**Consignes**:
Recopiez mot pour mot le passage de l'extrait sur l'affaire Florence Cassez qui commence par « Sept ans de campagne » et va jusqu'à « et le Mexique. ».

**Extrait du document**:
================

Florence Cassez (38 ans) est restée en
prison pendant sept ans. Sept ans de bataille juridique sans relâche.
Sept ans de campagne de solidarité en France, Belgique, Canada, Suisse,
Irlande, Allemagne[1] dont elle dit aujourd’hui : « Quand
j’étais seule dans ma prison, les médias français ne m’ont pas laissé
tomber. Si personne n’avait plus parlé de moi, si j’étais tombée dans
l’oubli, ça aurait été la pire des choses. Moralement, d’abord ; et
puis, je ne sais pas ce qu’il serait advenu de moi ». Sept ans de
pression de la France par 500 parlementaires et par les présidents
Nicolas Sarkozy et François Hollande, qui ont mis tous les moyens pour
obtenir sa libération.
En 2009 déjà, Sarkozy intervient auprès
du président mexicain Calderon pour demander le transfert de Florence
Cassez vers la France. Celui-ci refuse. A partir de là, l’affaire Cassez
deviendra une affaire d’Etat et provoquera une vraie crise diplomatique
entre la France et le Mexique.
En février 2011, Sarkozy décide de dédier la manifestation « L’ Année du Mexique en France » à Florence Cassez. Cette manifestation, préparée pendant deux ans, avait comme objectif de « favoriser
la coopération dans les secteurs économique, culturel, touristique,
éducatif, scientifique et technologique, de la santé, et du
développement durable » entre les deux pays. Suite a la décision de
Sarkozy, le gouvernement mexicain décide de se retirer de l’Année du
Mexique en France ! Au total, plus de 350 événements prévus au cours de
cette année, pour un budget de l’ordre de 50 millions d’euros, tombent à
l’eau.
Les cris de désespoir des détenus européens au Maroc ont-ils moins de valeur que ceux de Florence Cassez ?
Nous nous félicitons de la libération de Florence Cassez, qui nous apprend plusieurs choses.
Elle nous montre d’abord que, s’il y
a violation des droits d’un détenu européen, au Mexique comme au Maroc,
il est tout à fait possible de faire transférer ou même de libérer ce
détenu, à condition que l’État, dont le détenu est citoyen, mette la
pression. Dès que la volonté politique existe, fini les discours que les
familles des détenus européens au Maroc ont dû entendre si souvent de
la part de nos ministres successifs sur « le respect de la séparation des pouvoirs », sur « la non-ingérence dans les affaires d’un autre pays », sur « l’impossibilité de notre gouvernement de faire quoi que ce soit, malgré notre bonne volonté », sur « la nécessité de laisser faire son travail à la justice ». Il est clair que ce n’est pas, comme le prétend le ministre Reynders, en mettant « les dossiers de droits de l’homme sur la table » qu’on va résoudre une affaire, mais en mettant la pression, s’il le faut jusqu’à la crise diplomatique.

================

**Données enregistrées**:
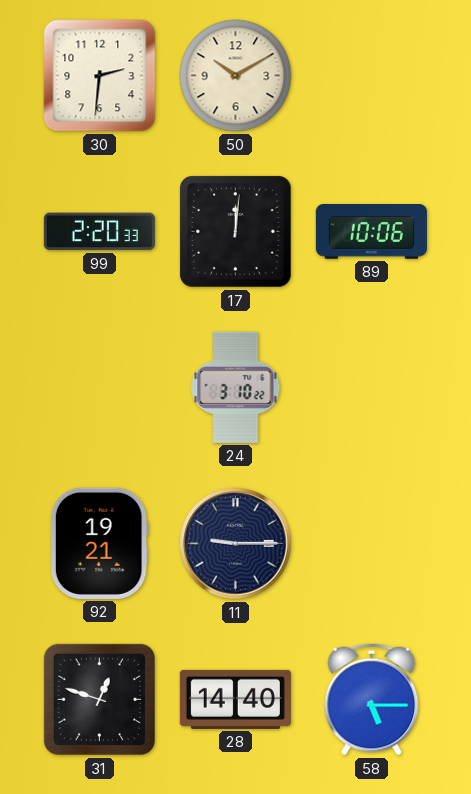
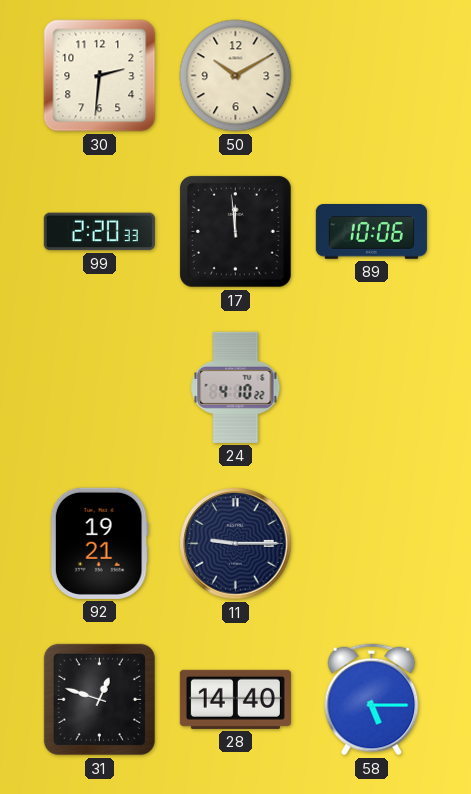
17: 12:01 -> 11:59
24: 3:10 -> 4:10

================

**Solution rédigée**:
Sept ans de campagne de solidarité en France, Belgique, Canada, Suisse,
Irlande, Allemagne[1] dont elle dit aujourd’hui : « Quand
j’étais seule dans ma prison, les médias français ne m’ont pas laissé
tomber. Si personne n’avait plus parlé de moi, si j’étais tombée dans
l’oubli, ça aurait été la pire des choses. Moralement, d’abord ; et
puis, je ne sais pas ce qu’il serait advenu de moi ». Sept ans de
pression de la France par 500 parlementaires et par les présidents
Nicolas Sarkozy et François Hollande, qui ont mis tous les moyens pour
obtenir sa libération.
En 2009 déjà, Sarkozy intervient auprès
du président mexicain Calderon pour demander le transfert de Florence
Cassez vers la France. Celui-ci refuse. A partir de là, l’affaire Cassez
deviendra une affaire d’Etat et provoquera une vraie crise diplomatique
entre la France et le Mexique.